Citing rising inflation, operational costs, and labor burdens, COSBOA is urging for a measured approach to upcoming wage increases.”Small businesses are facing a perfect storm,” said a spokesperson for COSBOA. “Inflation is squeezing profit margins, rents and utilities are on the rise, and labor costs remain a significant challenge, particularly in sectors like hospitality.”
This confluence of factors has led to a significant decline in business confidence and a concerning rise in insolvencies. To address these issues, COSBOA is advocating for a legislative wage rise of between 2-3% for this year. “We recognize the need for fair wages,” the spokesperson continued, “but significant increases would threaten the financial sustainability of many small businesses. Our goal is to find a balance that ensures a livable wage for employees while protecting the long-term viability of this crucial sector, which is essential for job creation and economic growth.”
COSBOA has put forth additional measures to bolster support for small businesses, including appointing a small business representative to the Fair Work Wage Determination Panel. This move aims to ensure that small business voices are represented in crucial wage decisions. Moreover, COSBOA advocates for reducing compliance burdens to free up resources for small businesses, enabling them to concentrate on core operations. Additionally, they stress the importance of prioritizing productivity-boosting initiatives, potentially allowing businesses to absorb wage increases without sacrificing profitability.
Recent data from the Australian Small and Family Business Ombudsman paints a troubling picture of the small business landscape. The report reveals that 43% of small businesses are operating at a loss, with the majority of owners underpaying themselves. Furthermore, most small business owners are working significantly longer hours than the average employee, highlighting the strain faced by entrepreneurs in maintaining their businesses.
Regional Dynamics
The regional landscape reveals a diverse economic tapestry, with South Australia, Victoria, and Tasmania experiencing increased median hourly rates. This localised positive economic activity stands out against the backdrop of the broader decline, offering hope for regional SMEs. Certain industries, such as Healthcare and Community Services, Science, Information and Communication Technology, and Manufacturing, Transport, and Logistics, witnessed more pronounced month-on-month drops in wages. This emphasises the sector-specific challenges SMEs are contending with, demanding tailored strategies for adaptation and growth.

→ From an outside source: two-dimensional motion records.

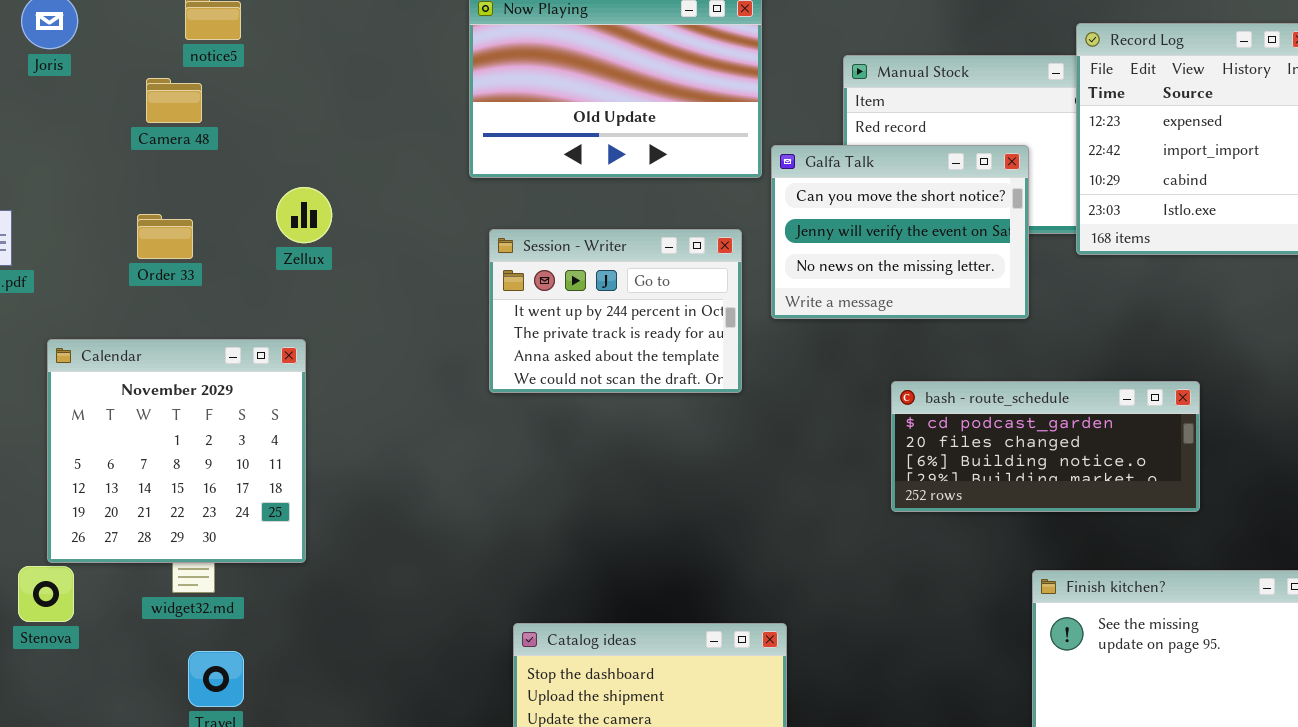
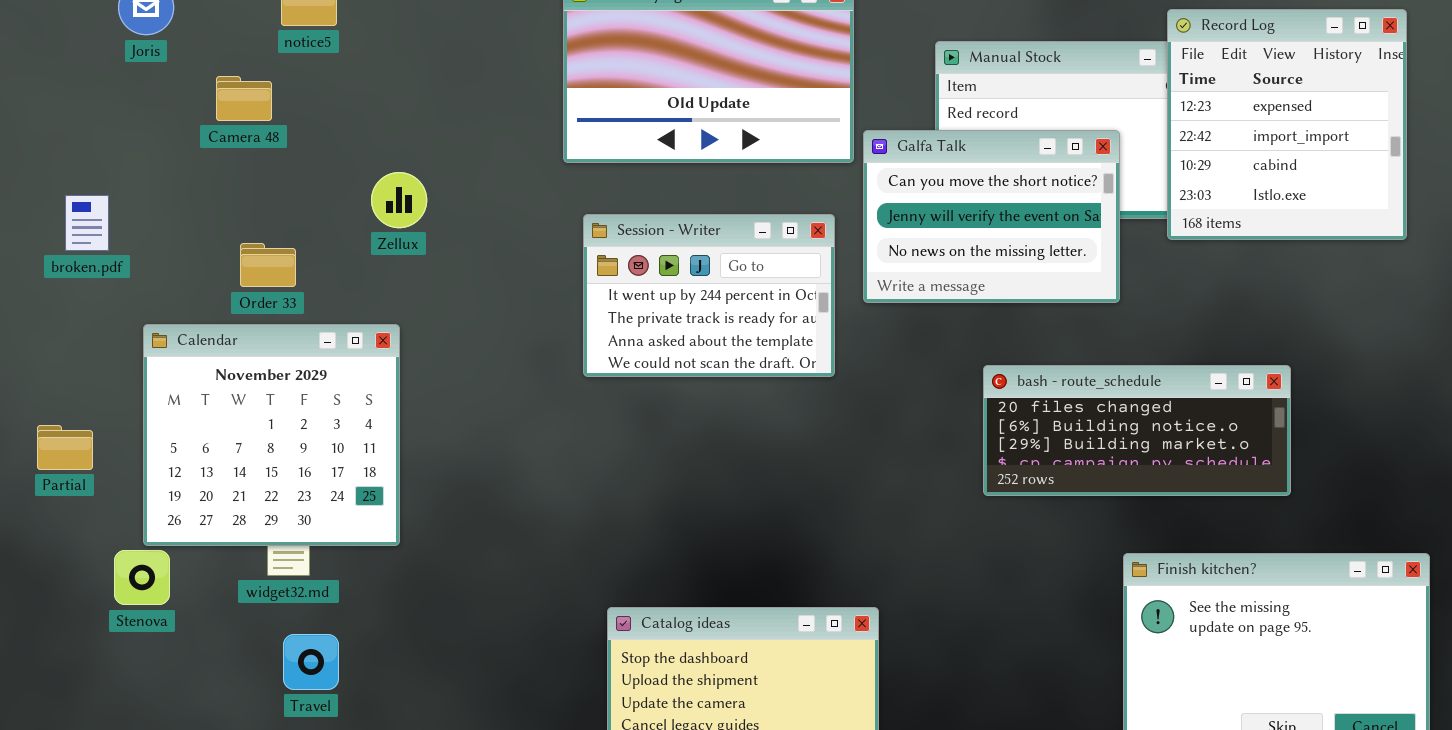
Camera 48: [146,78,202,123] -> [216,76,272,121], moved
Order 33: [137,214,193,259] -> [240,243,296,287], moved
bash - route_schedule: [891,381,1200,512] -> [983,365,1291,496], scrolled down 1 row

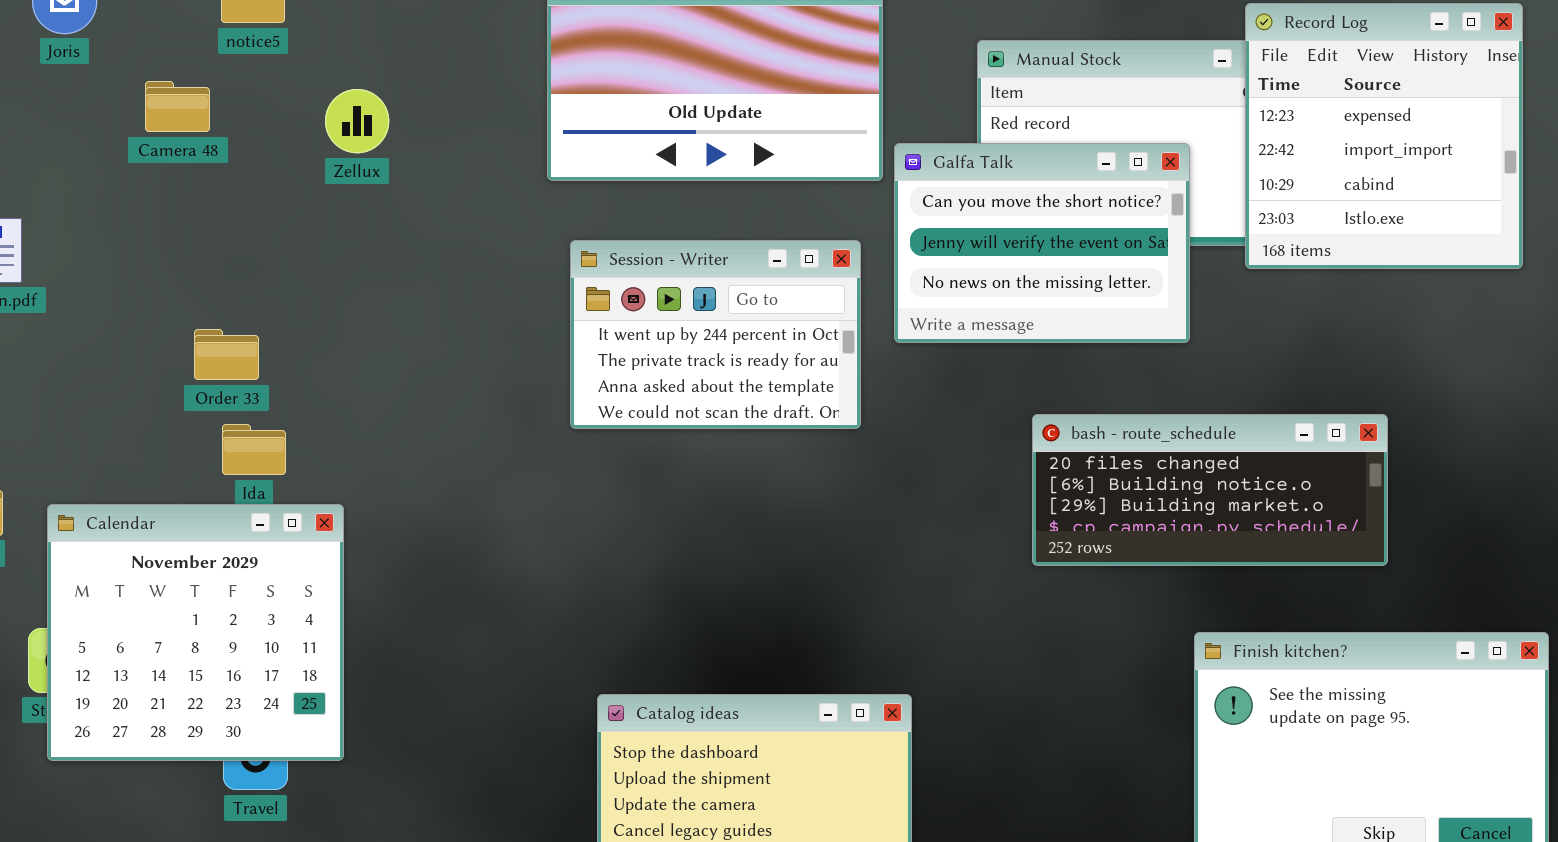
Zellux: [371,172,427,228] -> [325,89,389,153], moved
Order 33: [240,243,296,287] -> [194,329,259,380], moved
Calendar: [143,324,400,546] -> [47,504,344,761], moved

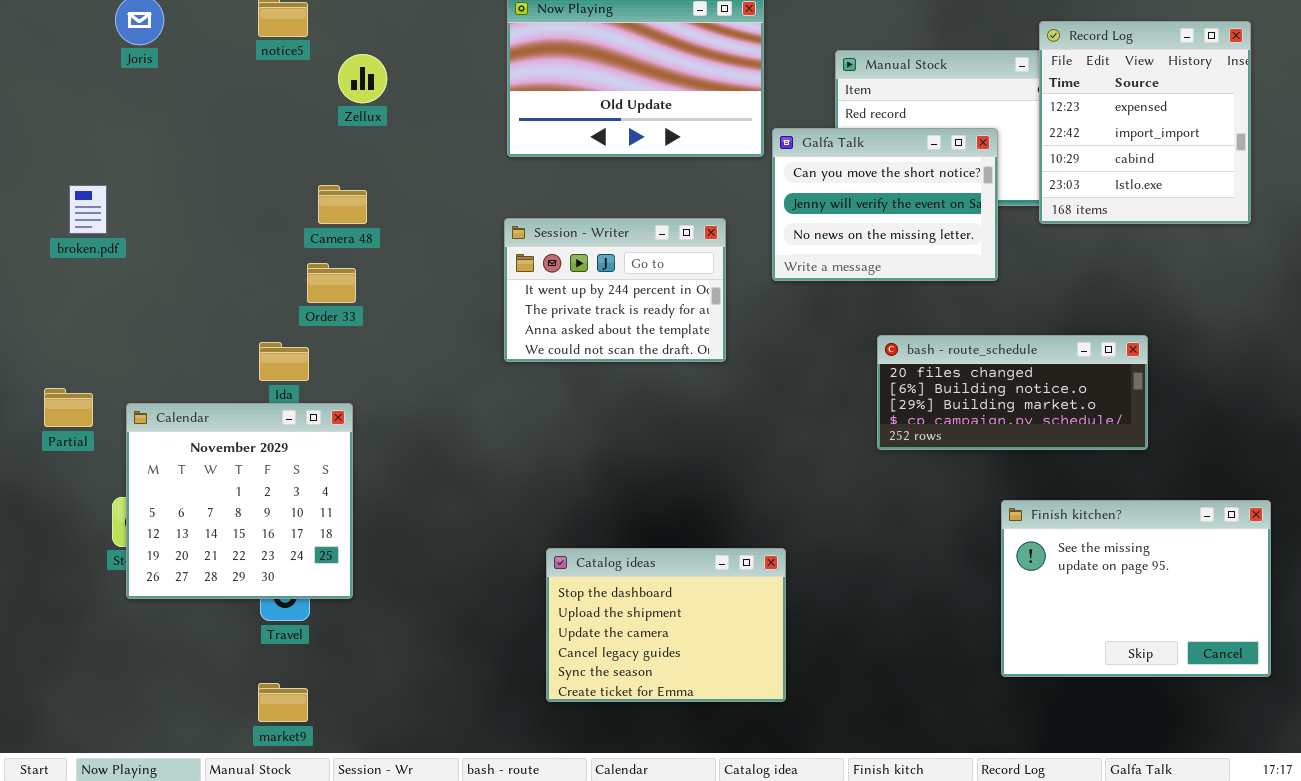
Camera 48: [145,81,210,132] -> [318,185,367,224], moved
Zellux: [325,89,389,153] -> [338,54,387,103], moved
Session - Writer: [570,240,861,429] -> [504,218,726,362], moved
Order 33: [194,329,259,380] -> [307,263,356,303], moved

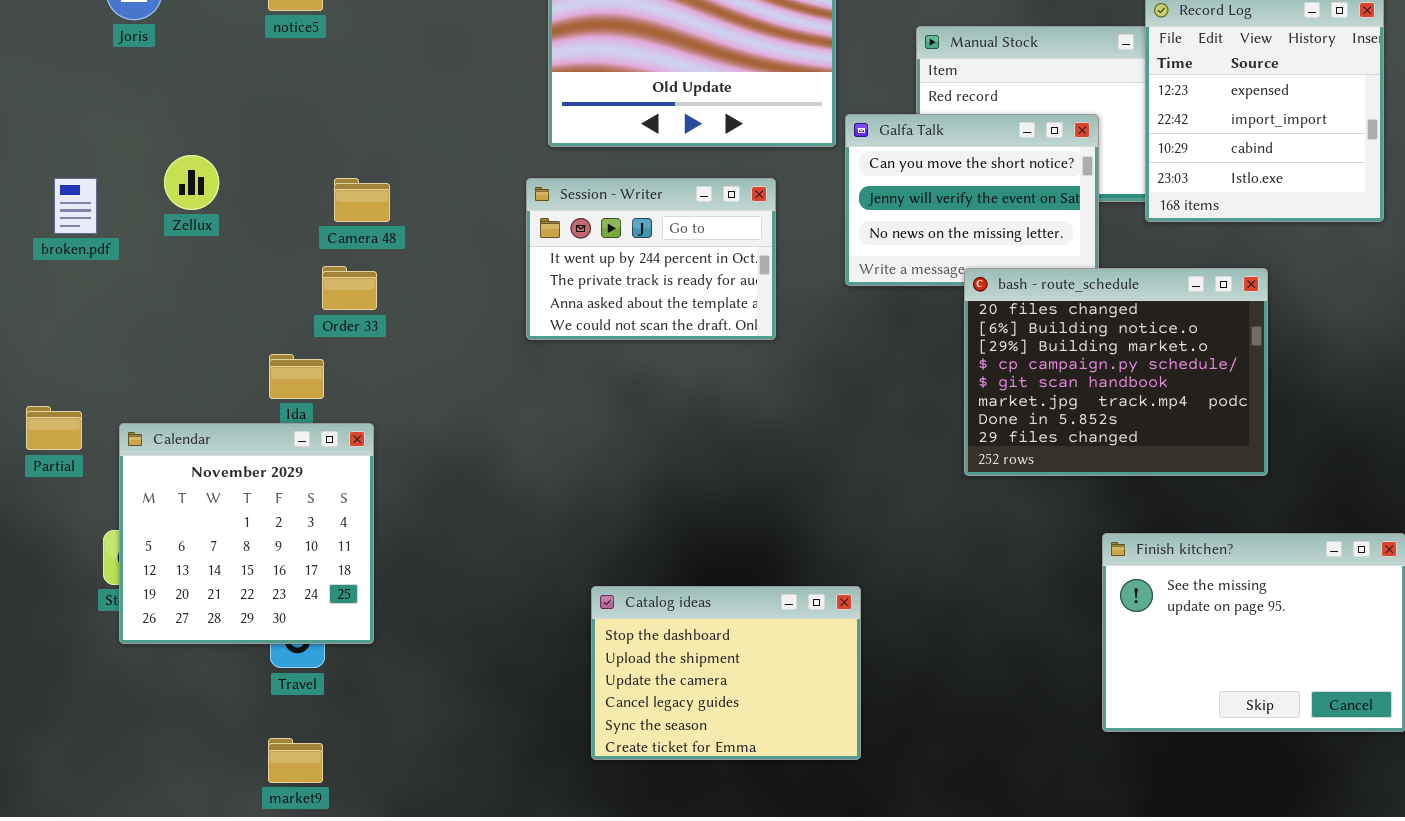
Zellux: [338,54,387,103] -> [164,155,219,210], moved
Session - Writer: [504,218,726,362] -> [526,178,776,340], moved
bash - route_schedule: [877,335,1148,450] -> [964,268,1268,476], resized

The nuanced impact extends to age-specific variations, with differences in median rates for 18-24-year-olds and 25-64-year-olds. This highlights the multifaceted nature of economic challenges faced by SMEs, requiring tailored approaches to address varying workforce demographics.
Strategic Adaptation for SMEs
As the SME Index provides critical insights into the economic landscape, SMEs are urged to adapt strategically. With wages aligning with inflation and marginal increases in average employee growth, businesses must consider effective measures to sustain operations and navigate potential uncertainties. Ben Thompson, Co-founder and CEO of Employment Hero, emphasises the need for a strategic pause in interest rate increases, marking a potential turning point in the nation’s economic trajectory. The challenges extend to the retail sector, where the cost of living exerts additional pressure. Despite a slight 1.3% increase in median hours worked year-on-year across Australian SMEs, the Retail, Hospitality, and Tourism sectors experienced a notable decline of -1.4% year-on-year and -3.2% quarterly. This suggests a potential response to weakened in-store foot traffic, reinforcing the need for adaptive strategies within these industries.
Ben Thompson, Co-founder and CEO of Employment Hero, said: “After months of slowing, wages in Australia’s SME sector have decreased for the first time in six months. As the data shows wage growth is flattening to align with inflation, the RBA must consider halting interest rate increases for at least the near term.
“This critical alignment of wage growth with inflation and an ongoing decline or slowing of average employee growth in SMEs marks a potential turning point in the nation’s economic trajectory. Our data indicates that the economy will continue to cool off as we head into 2024 and it is likely mid-next year, we’ll see SMEs cutting back on hiring and growth plans as the economy potentially enters a small recession.”